Stephen Rowe, Philosophy Department
“The Problem-Inquiry Method”
A brief description of the Problem-Inquiry Method: its orientation to problems, questions, and issues which we share in common as human beings/citizens, its assumption that we (along with our students) already have some “answer” to the question/problem which is under inquiry at any moment in a course, and that development of that answer can occur most effectively when our answer is put into dialogue with the answers of others to the same problem/question – others present both physically and bibliographically. Description will illuminate the Problem-Inquiry Method by contrast with the “traditional” method of dictation on one hand, and the “alternative” method of free discussion on the other (as reflective of the tension in Western culture and liberal education between Aristotle and Plato). And the case will be made, with reference to the “examined life” of Socrates, for engagement of the Problem-Inquiry Method as the most direct developmental practice through which the art of critical thinking emerges.
Stephanie Schaertel, Chemistry Department
“A Mastery Approach to Grading Writing in an Upper Level SWS Course in the Sciences”
As professionals, when we submit an article to a journal we are evaluated in a pass-fail manner that corresponds to a "mastery" method of grading. The article is either accepted or rejected.
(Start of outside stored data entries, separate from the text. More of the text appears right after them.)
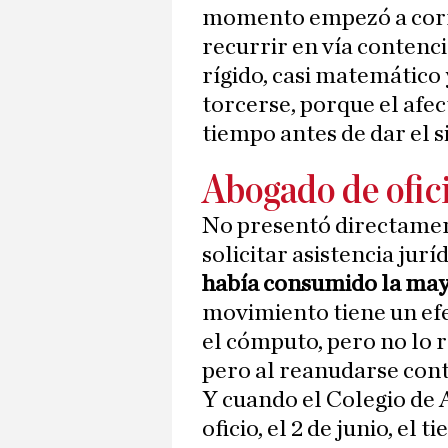
momento empezó a corre
recurrir en vía contenc
rígido, casi matemático 
torcerse, porque el afe
tiempo antes de dar el s
Abogado de ofici
No presentó directament
solicitar asistencia jurí
había consumido la mayo
movimiento tiene un ef
el cómputo, pero no lo re
pero al reanudarse cont
Y cuando el Colegio de 
oficio, el 2 de junio, el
Along with notice of acceptance/rejection, there is usually some feedback. I am seeking to make my grading process in an upper-level, writing-intensive laboratory course mimic this process. My goals are: to create an authentic writing experience, to improve student writing, to increase students' ownership of their own progress and learning, and to prepare students for the types of writing experiences they will have as graduates. I will share the methods and techniques that I have used in our course to achieve these goals and I will invite from participants their own ideas on this topic.